What you have to do — Give the data again in full, exactly as written below.

━━━ Records for the task ━━━

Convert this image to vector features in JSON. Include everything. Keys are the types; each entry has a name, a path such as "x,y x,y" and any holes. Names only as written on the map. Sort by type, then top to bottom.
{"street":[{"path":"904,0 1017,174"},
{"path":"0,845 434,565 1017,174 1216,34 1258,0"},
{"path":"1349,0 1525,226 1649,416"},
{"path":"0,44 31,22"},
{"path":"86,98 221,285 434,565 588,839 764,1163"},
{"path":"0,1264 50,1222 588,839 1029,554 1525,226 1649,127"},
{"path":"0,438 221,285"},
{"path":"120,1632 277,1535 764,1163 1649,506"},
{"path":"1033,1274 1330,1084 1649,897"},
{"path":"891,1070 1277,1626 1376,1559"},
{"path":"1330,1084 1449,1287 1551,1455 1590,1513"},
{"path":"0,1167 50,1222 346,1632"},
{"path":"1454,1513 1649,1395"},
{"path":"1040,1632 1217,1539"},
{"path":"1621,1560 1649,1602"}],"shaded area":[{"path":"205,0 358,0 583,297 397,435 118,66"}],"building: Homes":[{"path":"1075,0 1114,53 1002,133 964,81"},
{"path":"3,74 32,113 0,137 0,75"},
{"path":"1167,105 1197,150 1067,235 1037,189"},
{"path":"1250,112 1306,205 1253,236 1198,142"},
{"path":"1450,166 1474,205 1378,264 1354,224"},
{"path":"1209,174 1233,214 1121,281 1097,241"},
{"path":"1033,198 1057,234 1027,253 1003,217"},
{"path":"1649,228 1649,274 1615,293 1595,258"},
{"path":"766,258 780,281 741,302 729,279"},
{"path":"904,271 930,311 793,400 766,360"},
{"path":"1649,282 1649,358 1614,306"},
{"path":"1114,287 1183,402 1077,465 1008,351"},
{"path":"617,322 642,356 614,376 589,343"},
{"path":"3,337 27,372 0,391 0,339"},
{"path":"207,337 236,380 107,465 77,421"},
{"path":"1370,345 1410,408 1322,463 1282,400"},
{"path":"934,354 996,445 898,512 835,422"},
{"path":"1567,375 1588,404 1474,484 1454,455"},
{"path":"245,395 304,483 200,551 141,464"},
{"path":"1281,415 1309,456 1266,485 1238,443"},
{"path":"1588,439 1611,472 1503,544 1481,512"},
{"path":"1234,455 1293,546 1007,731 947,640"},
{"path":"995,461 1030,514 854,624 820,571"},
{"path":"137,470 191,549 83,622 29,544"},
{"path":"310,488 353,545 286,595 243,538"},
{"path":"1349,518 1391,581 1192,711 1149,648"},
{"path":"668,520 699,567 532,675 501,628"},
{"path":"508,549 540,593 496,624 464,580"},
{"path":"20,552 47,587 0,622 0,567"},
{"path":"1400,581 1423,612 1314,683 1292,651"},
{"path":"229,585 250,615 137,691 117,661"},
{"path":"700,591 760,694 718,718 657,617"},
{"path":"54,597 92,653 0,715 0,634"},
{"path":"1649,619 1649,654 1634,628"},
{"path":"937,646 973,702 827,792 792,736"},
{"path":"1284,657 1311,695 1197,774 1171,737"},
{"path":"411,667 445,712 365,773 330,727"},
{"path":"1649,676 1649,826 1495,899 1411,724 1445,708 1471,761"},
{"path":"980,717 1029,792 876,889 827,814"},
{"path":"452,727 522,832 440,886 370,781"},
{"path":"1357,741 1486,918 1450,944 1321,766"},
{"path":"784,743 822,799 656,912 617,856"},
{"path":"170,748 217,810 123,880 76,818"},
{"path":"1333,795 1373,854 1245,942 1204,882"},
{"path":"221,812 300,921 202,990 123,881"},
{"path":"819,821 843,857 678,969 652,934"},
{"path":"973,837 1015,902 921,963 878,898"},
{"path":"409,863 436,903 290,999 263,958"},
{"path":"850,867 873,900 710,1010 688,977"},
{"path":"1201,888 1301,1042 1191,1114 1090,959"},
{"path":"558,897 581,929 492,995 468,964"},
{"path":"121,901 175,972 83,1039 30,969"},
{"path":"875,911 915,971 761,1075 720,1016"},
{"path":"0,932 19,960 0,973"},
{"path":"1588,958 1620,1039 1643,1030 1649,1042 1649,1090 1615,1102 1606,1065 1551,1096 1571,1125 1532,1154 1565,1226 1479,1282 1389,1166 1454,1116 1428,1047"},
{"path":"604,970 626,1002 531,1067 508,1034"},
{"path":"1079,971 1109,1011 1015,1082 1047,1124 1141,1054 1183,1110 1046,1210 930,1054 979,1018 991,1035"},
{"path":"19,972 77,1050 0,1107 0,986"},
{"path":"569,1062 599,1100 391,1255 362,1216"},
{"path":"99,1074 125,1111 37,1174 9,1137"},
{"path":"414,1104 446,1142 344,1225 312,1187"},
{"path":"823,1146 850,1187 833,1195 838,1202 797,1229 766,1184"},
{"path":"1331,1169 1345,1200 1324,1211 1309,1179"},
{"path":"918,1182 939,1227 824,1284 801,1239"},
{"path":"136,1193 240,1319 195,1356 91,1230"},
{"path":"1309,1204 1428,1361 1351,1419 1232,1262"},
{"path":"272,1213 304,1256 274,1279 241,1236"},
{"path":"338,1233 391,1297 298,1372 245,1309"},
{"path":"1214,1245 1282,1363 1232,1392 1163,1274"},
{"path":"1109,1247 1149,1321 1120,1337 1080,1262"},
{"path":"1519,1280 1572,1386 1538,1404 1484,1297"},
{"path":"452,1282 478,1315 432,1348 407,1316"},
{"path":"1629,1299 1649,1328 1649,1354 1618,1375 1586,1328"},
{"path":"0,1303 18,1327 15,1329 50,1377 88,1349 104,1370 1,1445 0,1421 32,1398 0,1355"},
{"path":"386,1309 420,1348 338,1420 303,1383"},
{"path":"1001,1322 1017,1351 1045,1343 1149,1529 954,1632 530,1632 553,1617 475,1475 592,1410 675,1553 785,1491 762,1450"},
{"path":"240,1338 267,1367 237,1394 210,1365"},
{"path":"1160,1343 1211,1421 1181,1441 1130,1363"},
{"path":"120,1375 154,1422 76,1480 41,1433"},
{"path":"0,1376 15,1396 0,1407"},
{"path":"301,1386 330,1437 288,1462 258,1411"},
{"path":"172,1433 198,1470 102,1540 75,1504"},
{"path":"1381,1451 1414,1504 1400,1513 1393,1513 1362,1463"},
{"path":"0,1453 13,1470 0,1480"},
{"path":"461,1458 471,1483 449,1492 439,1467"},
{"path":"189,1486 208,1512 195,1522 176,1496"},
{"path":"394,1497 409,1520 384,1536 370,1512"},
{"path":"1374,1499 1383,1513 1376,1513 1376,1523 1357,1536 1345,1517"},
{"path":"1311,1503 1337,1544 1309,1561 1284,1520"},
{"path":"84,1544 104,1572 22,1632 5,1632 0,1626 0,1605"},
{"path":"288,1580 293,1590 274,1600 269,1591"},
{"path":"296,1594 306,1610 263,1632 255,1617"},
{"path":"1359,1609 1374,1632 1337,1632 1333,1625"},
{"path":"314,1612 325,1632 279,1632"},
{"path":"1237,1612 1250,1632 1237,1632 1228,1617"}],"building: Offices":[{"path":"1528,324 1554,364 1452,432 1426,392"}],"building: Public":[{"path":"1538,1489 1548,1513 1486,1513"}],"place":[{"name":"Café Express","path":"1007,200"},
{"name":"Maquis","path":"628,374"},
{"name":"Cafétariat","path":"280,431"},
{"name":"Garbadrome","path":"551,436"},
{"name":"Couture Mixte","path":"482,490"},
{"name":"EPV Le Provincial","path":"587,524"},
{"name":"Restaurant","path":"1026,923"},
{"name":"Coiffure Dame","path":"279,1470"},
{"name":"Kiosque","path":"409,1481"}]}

━━━

Written answer —
Convert this image to vector features in JSON. Include everything. Keys are the types; each entry has a name, a path such as "x,y x,y" and any holes. Names only as written on the map. Sort by type, then top to bottom.
{"street":[{"path":"904,0 1017,174"},
{"path":"0,845 434,565 1017,174 1216,34 1258,0"},
{"path":"1349,0 1525,226 1649,416"},
{"path":"0,44 31,22"},
{"path":"86,98 221,285 434,565 588,839 764,1163"},
{"path":"0,1264 50,1222 588,839 1029,554 1525,226 1649,127"},
{"path":"0,438 221,285"},
{"path":"120,1632 277,1535 764,1163 1649,506"},
{"path":"1033,1274 1330,1084 1649,897"},
{"path":"891,1070 1277,1626 1376,1559"},
{"path":"1330,1084 1449,1287 1551,1455 1590,1513"},
{"path":"0,1167 50,1222 346,1632"},
{"path":"1454,1513 1649,1395"},
{"path":"1040,1632 1217,1539"},
{"path":"1621,1560 1649,1602"}],"shaded area":[{"path":"205,0 358,0 583,297 397,435 118,66"}],"building: Homes":[{"path":"1075,0 1114,53 1002,133 964,81"},
{"path":"3,74 32,113 0,137 0,75"},
{"path":"1167,105 1197,150 1067,235 1037,189"},
{"path":"1250,112 1306,205 1253,236 1198,142"},
{"path":"1450,166 1474,205 1378,264 1354,224"},
{"path":"1209,174 1233,214 1121,281 1097,241"},
{"path":"1033,198 1057,234 1027,253 1003,217"},
{"path":"1649,228 1649,274 1615,293 1595,258"},
{"path":"766,258 780,281 741,302 729,279"},
{"path":"904,271 930,311 793,400 766,360"},
{"path":"1649,282 1649,358 1614,306"},
{"path":"1114,287 1183,402 1077,465 1008,351"},
{"path":"617,322 642,356 614,376 589,343"},
{"path":"3,337 27,372 0,391 0,339"},
{"path":"207,337 236,380 107,465 77,421"},
{"path":"1370,345 1410,408 1322,463 1282,400"},
{"path":"934,354 996,445 898,512 835,422"},
{"path":"1567,375 1588,404 1474,484 1454,455"},
{"path":"245,395 304,483 200,551 141,464"},
{"path":"1281,415 1309,456 1266,485 1238,443"},
{"path":"1588,439 1611,472 1503,544 1481,512"},
{"path":"1234,455 1293,546 1007,731 947,640"},
{"path":"995,461 1030,514 854,624 820,571"},
{"path":"137,470 191,549 83,622 29,544"},
{"path":"310,488 353,545 286,595 243,538"},
{"path":"1349,518 1391,581 1192,711 1149,648"},
{"path":"668,520 699,567 532,675 501,628"},
{"path":"508,549 540,593 496,624 464,580"},
{"path":"20,552 47,587 0,622 0,567"},
{"path":"1400,581 1423,612 1314,683 1292,651"},
{"path":"229,585 250,615 137,691 117,661"},
{"path":"700,591 760,694 718,718 657,617"},
{"path":"54,597 92,653 0,715 0,634"},
{"path":"1649,619 1649,654 1634,628"},
{"path":"937,646 973,702 827,792 792,736"},
{"path":"1284,657 1311,695 1197,774 1171,737"},
{"path":"411,667 445,712 365,773 330,727"},
{"path":"1649,676 1649,826 1495,899 1411,724 1445,708 1471,761"},
{"path":"980,717 1029,792 876,889 827,814"},
{"path":"452,727 522,832 440,886 370,781"},
{"path":"1357,741 1486,918 1450,944 1321,766"},
{"path":"784,743 822,799 656,912 617,856"},
{"path":"170,748 217,810 123,880 76,818"},
{"path":"1333,795 1373,854 1245,942 1204,882"},
{"path":"221,812 300,921 202,990 123,881"},
{"path":"819,821 843,857 678,969 652,934"},
{"path":"973,837 1015,902 921,963 878,898"},
{"path":"409,863 436,903 290,999 263,958"},
{"path":"850,867 873,900 710,1010 688,977"},
{"path":"1201,888 1301,1042 1191,1114 1090,959"},
{"path":"558,897 581,929 492,995 468,964"},
{"path":"121,901 175,972 83,1039 30,969"},
{"path":"875,911 915,971 761,1075 720,1016"},
{"path":"0,932 19,960 0,973"},
{"path":"1588,958 1620,1039 1643,1030 1649,1042 1649,1090 1615,1102 1606,1065 1551,1096 1571,1125 1532,1154 1565,1226 1479,1282 1389,1166 1454,1116 1428,1047"},
{"path":"604,970 626,1002 531,1067 508,1034"},
{"path":"1079,971 1109,1011 1015,1082 1047,1124 1141,1054 1183,1110 1046,1210 930,1054 979,1018 991,1035"},
{"path":"19,972 77,1050 0,1107 0,986"},
{"path":"569,1062 599,1100 391,1255 362,1216"},
{"path":"99,1074 125,1111 37,1174 9,1137"},
{"path":"414,1104 446,1142 344,1225 312,1187"},
{"path":"823,1146 850,1187 833,1195 838,1202 797,1229 766,1184"},
{"path":"1331,1169 1345,1200 1324,1211 1309,1179"},
{"path":"918,1182 939,1227 824,1284 801,1239"},
{"path":"136,1193 240,1319 195,1356 91,1230"},
{"path":"1309,1204 1428,1361 1351,1419 1232,1262"},
{"path":"272,1213 304,1256 274,1279 241,1236"},
{"path":"338,1233 391,1297 298,1372 245,1309"},
{"path":"1214,1245 1282,1363 1232,1392 1163,1274"},
{"path":"1109,1247 1149,1321 1120,1337 1080,1262"},
{"path":"1519,1280 1572,1386 1538,1404 1484,1297"},
{"path":"452,1282 478,1315 432,1348 407,1316"},
{"path":"1629,1299 1649,1328 1649,1354 1618,1375 1586,1328"},
{"path":"0,1303 18,1327 15,1329 50,1377 88,1349 104,1370 1,1445 0,1421 32,1398 0,1355"},
{"path":"386,1309 420,1348 338,1420 303,1383"},
{"path":"1001,1322 1017,1351 1045,1343 1149,1529 954,1632 530,1632 553,1617 475,1475 592,1410 675,1553 785,1491 762,1450"},
{"path":"240,1338 267,1367 237,1394 210,1365"},
{"path":"1160,1343 1211,1421 1181,1441 1130,1363"},
{"path":"120,1375 154,1422 76,1480 41,1433"},
{"path":"0,1376 15,1396 0,1407"},
{"path":"301,1386 330,1437 288,1462 258,1411"},
{"path":"172,1433 198,1470 102,1540 75,1504"},
{"path":"1381,1451 1414,1504 1400,1513 1393,1513 1362,1463"},
{"path":"0,1453 13,1470 0,1480"},
{"path":"461,1458 471,1483 449,1492 439,1467"},
{"path":"189,1486 208,1512 195,1522 176,1496"},
{"path":"394,1497 409,1520 384,1536 370,1512"},
{"path":"1374,1499 1383,1513 1376,1513 1376,1523 1357,1536 1345,1517"},
{"path":"1311,1503 1337,1544 1309,1561 1284,1520"},
{"path":"84,1544 104,1572 22,1632 5,1632 0,1626 0,1605"},
{"path":"288,1580 293,1590 274,1600 269,1591"},
{"path":"296,1594 306,1610 263,1632 255,1617"},
{"path":"1359,1609 1374,1632 1337,1632 1333,1625"},
{"path":"314,1612 325,1632 279,1632"},
{"path":"1237,1612 1250,1632 1237,1632 1228,1617"}],"building: Offices":[{"path":"1528,324 1554,364 1452,432 1426,392"}],"building: Public":[{"path":"1538,1489 1548,1513 1486,1513"}],"place":[{"name":"Café Express","path":"1007,200"},
{"name":"Maquis","path":"628,374"},
{"name":"Cafétariat","path":"280,431"},
{"name":"Garbadrome","path":"551,436"},
{"name":"Couture Mixte","path":"482,490"},
{"name":"EPV Le Provincial","path":"587,524"},
{"name":"Restaurant","path":"1026,923"},
{"name":"Coiffure Dame","path":"279,1470"},
{"name":"Kiosque","path":"409,1481"}]}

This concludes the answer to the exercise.